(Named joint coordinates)
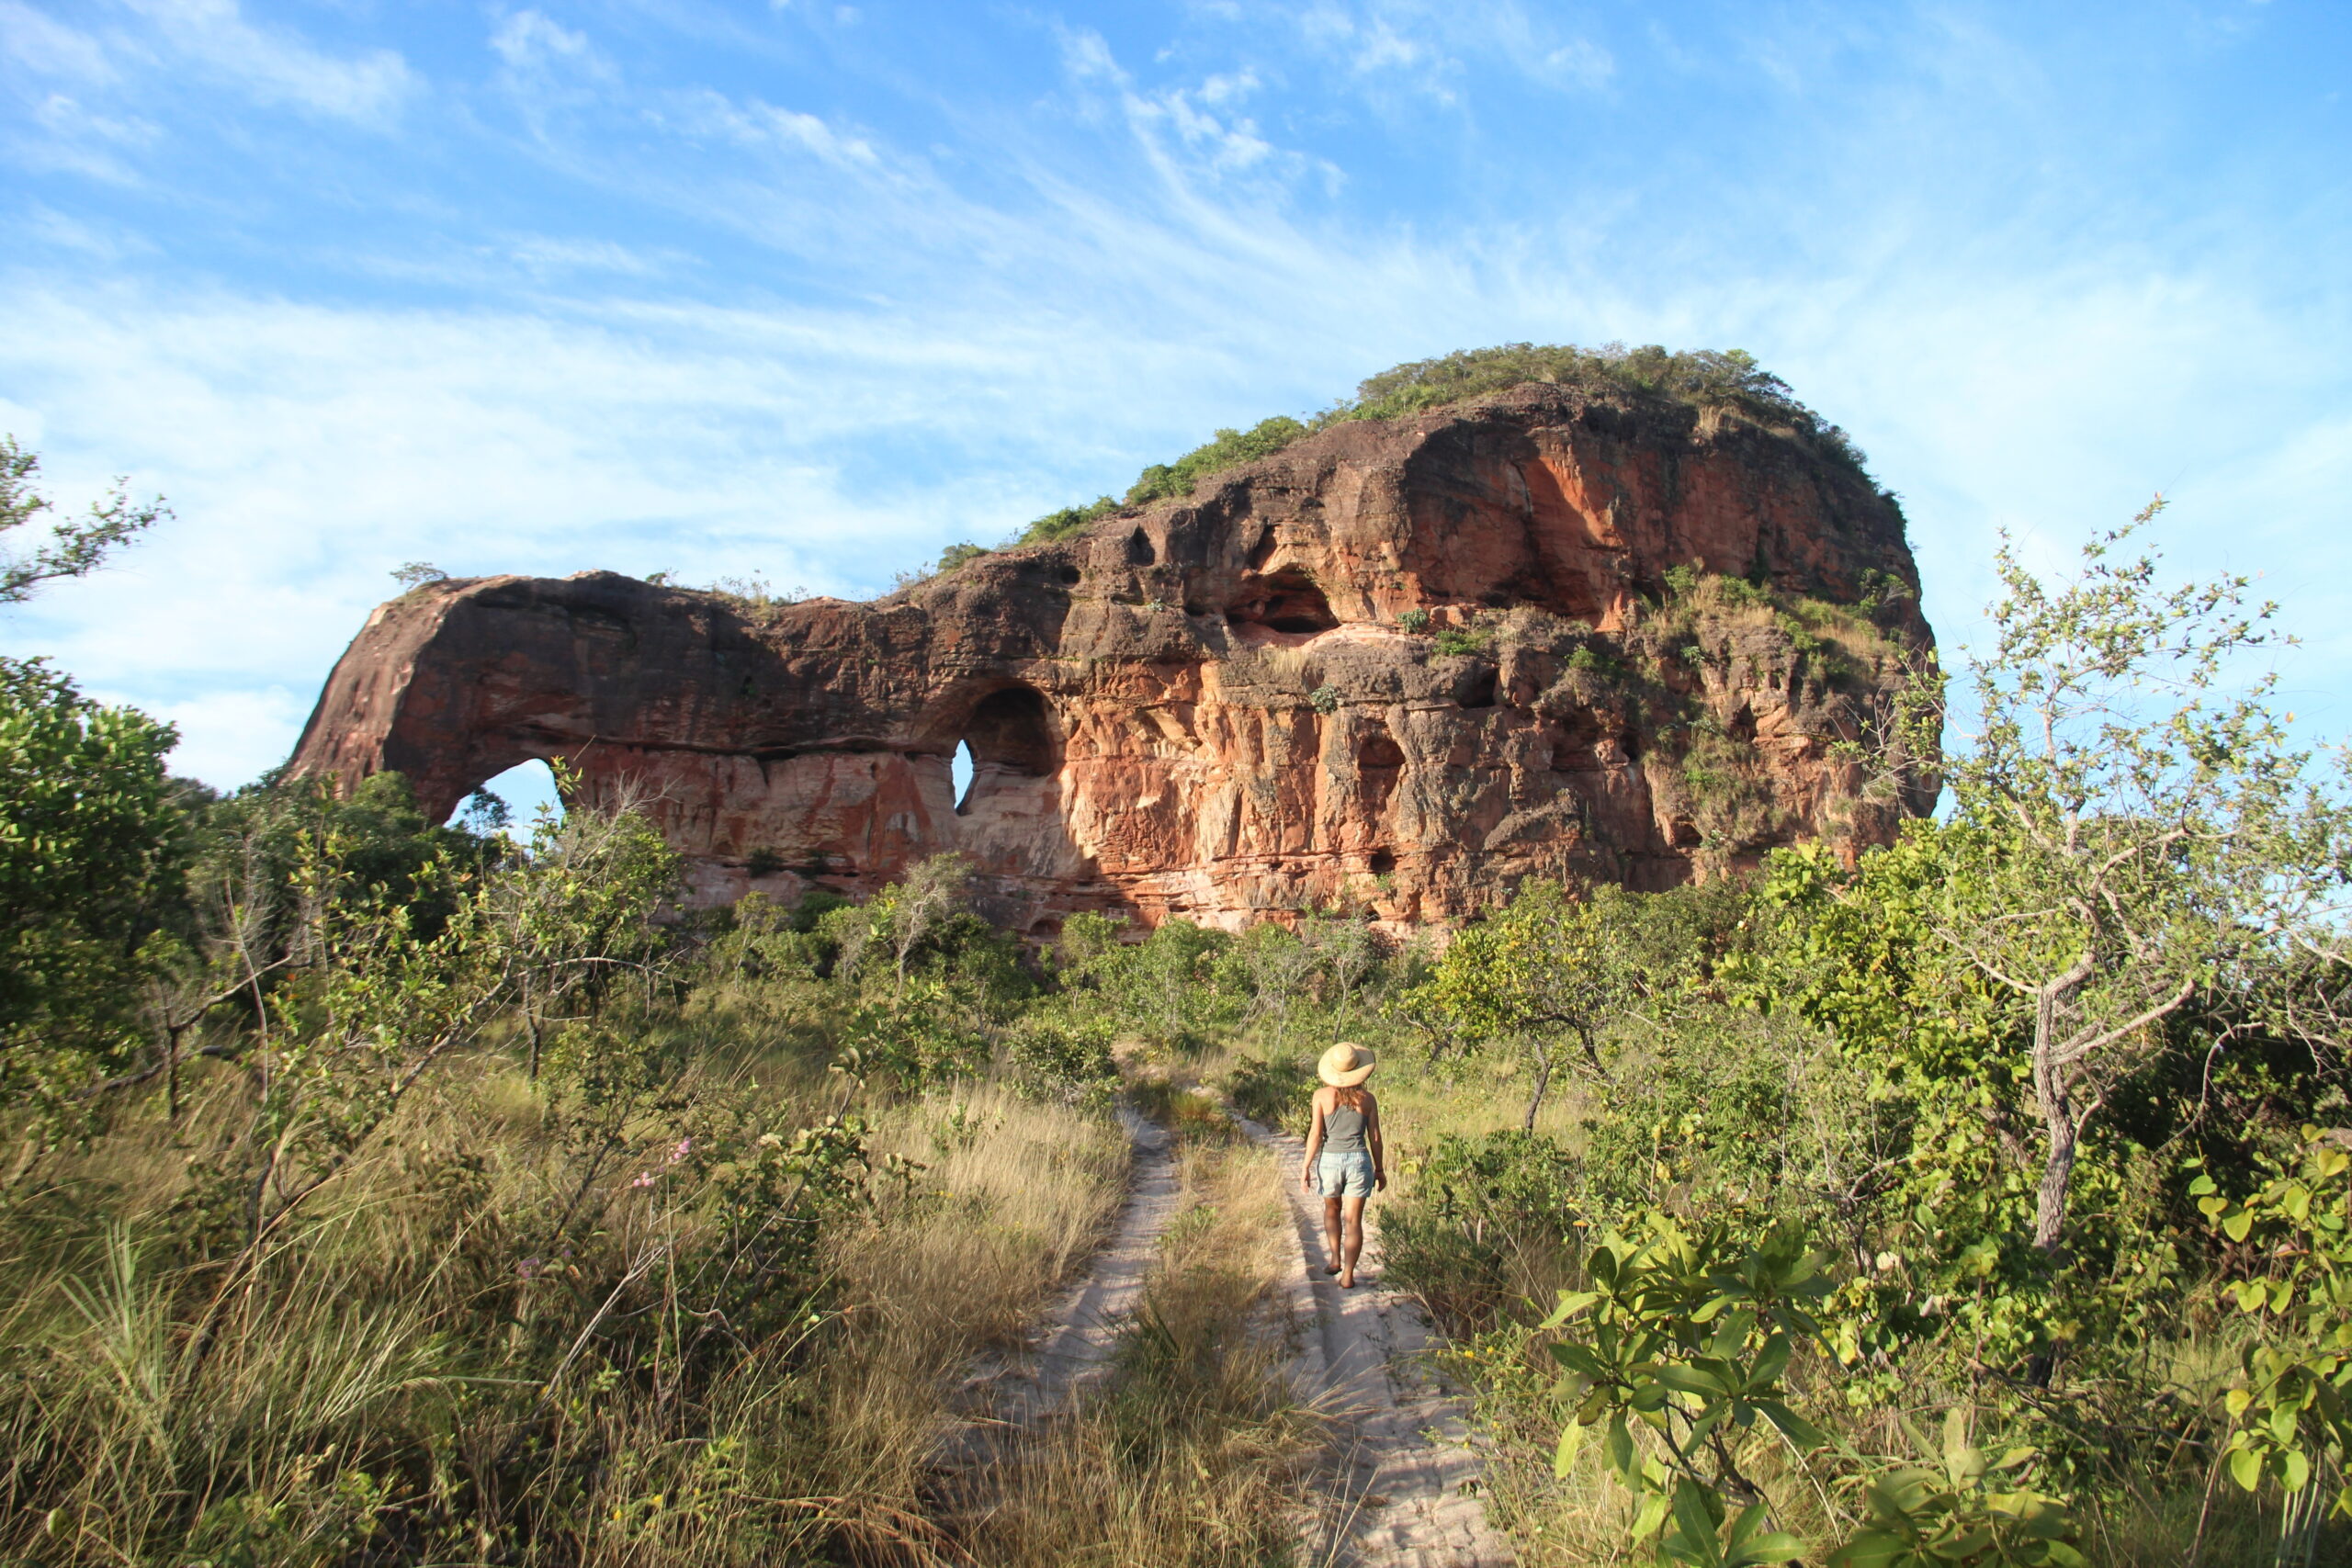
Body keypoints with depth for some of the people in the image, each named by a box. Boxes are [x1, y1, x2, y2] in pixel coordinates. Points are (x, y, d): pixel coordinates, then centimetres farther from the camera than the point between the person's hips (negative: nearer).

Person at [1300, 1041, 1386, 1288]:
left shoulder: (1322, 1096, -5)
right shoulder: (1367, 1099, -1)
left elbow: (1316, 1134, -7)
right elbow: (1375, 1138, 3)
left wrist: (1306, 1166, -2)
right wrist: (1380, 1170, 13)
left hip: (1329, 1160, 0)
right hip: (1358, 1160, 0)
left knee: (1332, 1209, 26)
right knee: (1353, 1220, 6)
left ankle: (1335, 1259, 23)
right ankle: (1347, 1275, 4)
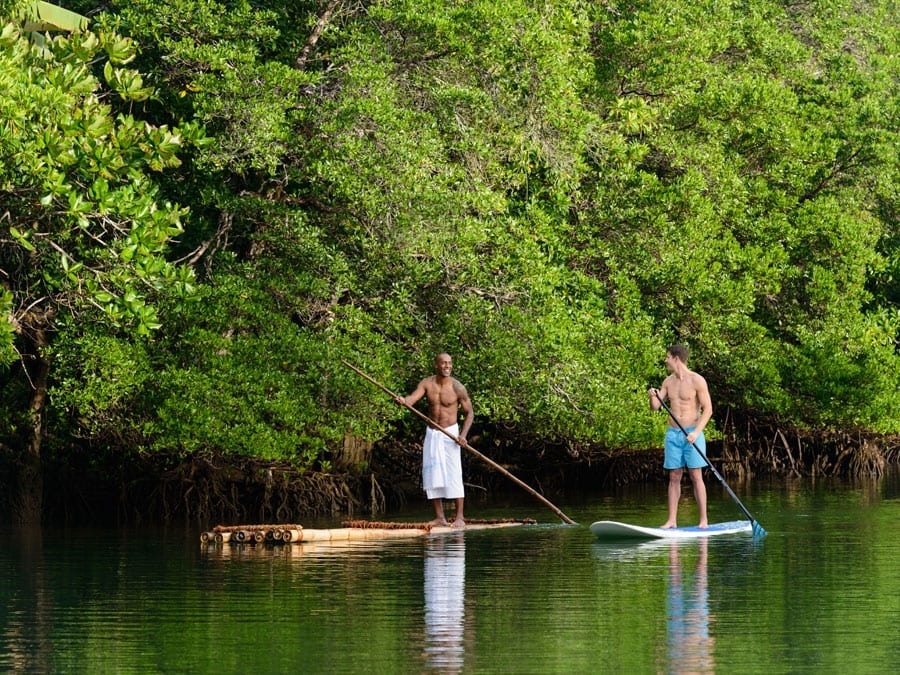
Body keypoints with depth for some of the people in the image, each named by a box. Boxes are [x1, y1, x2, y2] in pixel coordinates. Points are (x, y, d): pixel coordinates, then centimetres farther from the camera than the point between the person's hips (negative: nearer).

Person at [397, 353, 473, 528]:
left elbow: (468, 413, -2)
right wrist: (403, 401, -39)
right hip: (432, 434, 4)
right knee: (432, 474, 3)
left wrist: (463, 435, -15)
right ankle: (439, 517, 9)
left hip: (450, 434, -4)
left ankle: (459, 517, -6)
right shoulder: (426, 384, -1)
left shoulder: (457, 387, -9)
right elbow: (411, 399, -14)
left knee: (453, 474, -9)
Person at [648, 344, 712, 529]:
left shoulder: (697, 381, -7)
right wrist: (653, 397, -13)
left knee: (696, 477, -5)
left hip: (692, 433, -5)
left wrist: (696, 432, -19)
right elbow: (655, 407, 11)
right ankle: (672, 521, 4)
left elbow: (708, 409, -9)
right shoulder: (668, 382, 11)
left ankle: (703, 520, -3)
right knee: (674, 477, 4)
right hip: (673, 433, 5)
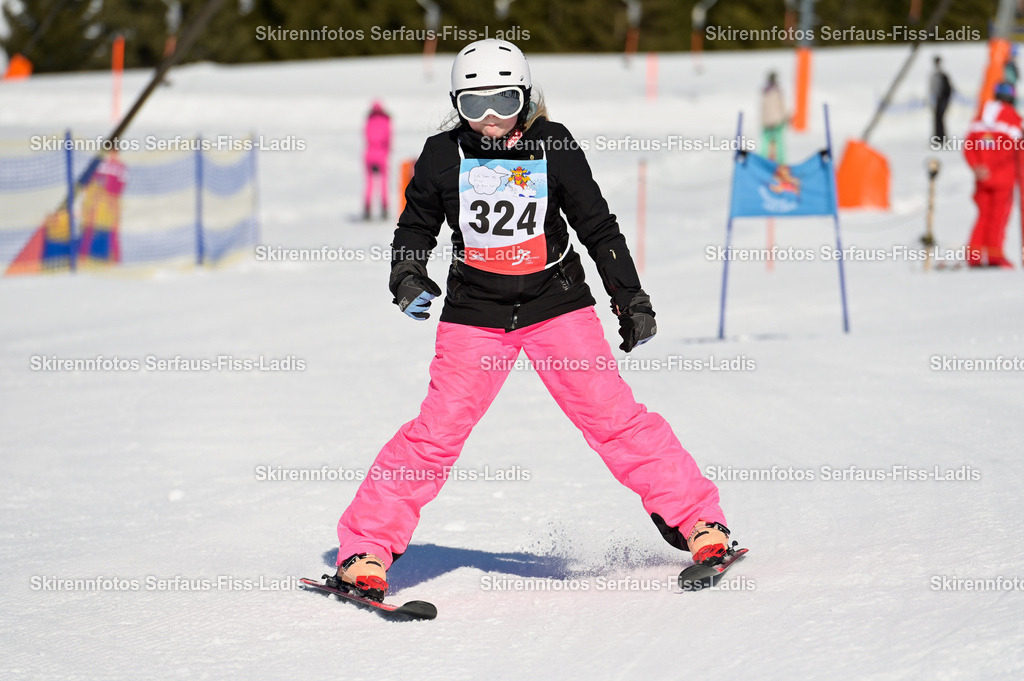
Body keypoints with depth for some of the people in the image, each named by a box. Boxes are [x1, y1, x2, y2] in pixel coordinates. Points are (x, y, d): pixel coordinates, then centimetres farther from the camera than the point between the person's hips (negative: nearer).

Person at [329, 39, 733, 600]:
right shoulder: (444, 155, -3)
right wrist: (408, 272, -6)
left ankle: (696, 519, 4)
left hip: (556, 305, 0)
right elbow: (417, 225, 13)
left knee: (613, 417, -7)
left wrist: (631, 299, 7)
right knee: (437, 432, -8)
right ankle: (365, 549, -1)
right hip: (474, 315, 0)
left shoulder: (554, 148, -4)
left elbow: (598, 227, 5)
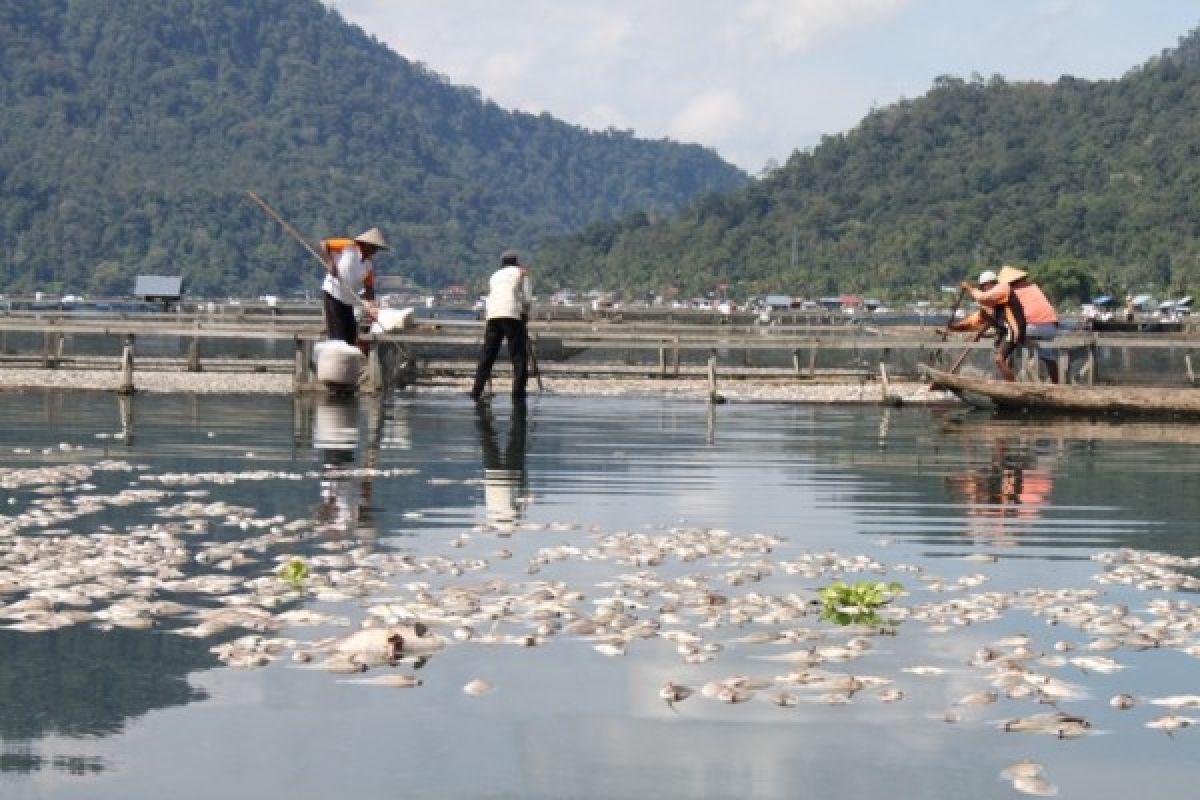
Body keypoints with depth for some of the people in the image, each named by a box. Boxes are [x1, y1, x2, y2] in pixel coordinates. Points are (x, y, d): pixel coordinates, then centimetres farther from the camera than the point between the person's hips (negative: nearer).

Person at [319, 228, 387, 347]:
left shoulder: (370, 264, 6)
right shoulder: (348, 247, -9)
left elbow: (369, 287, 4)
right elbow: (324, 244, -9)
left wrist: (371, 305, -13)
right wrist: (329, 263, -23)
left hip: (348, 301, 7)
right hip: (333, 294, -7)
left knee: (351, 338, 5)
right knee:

## AIM OF THE TASK
Rewrite the data from the line with "left ankle: (1335, 1259, 23)" to the line with "right shoulder: (426, 384, -1)", changing "centimetres" to "centimeters" and leaving everything else as is. Leave the pictures out of your answer.

## SOLUTION TO THE EXERCISE
left ankle: (1335, 1259, 23)
right ankle: (1347, 1275, 4)
Body keypoints with depth for some of the people in the image, each named by a box. Boxes are [x1, y1, x2, y2] in pixel coordinates. Points are (x, y, d): pixel coordinates, then centimeters farther from the camera than the point between the person's hips (negative: nearer).

Person at [397, 353, 473, 528]:
left elbow: (468, 413, -2)
right wrist: (403, 401, -39)
right hip: (432, 434, 4)
right knee: (432, 474, 3)
left wrist: (463, 435, -15)
right ankle: (439, 517, 9)
left hip: (450, 434, -4)
left ankle: (459, 517, -6)
right shoulder: (426, 384, -1)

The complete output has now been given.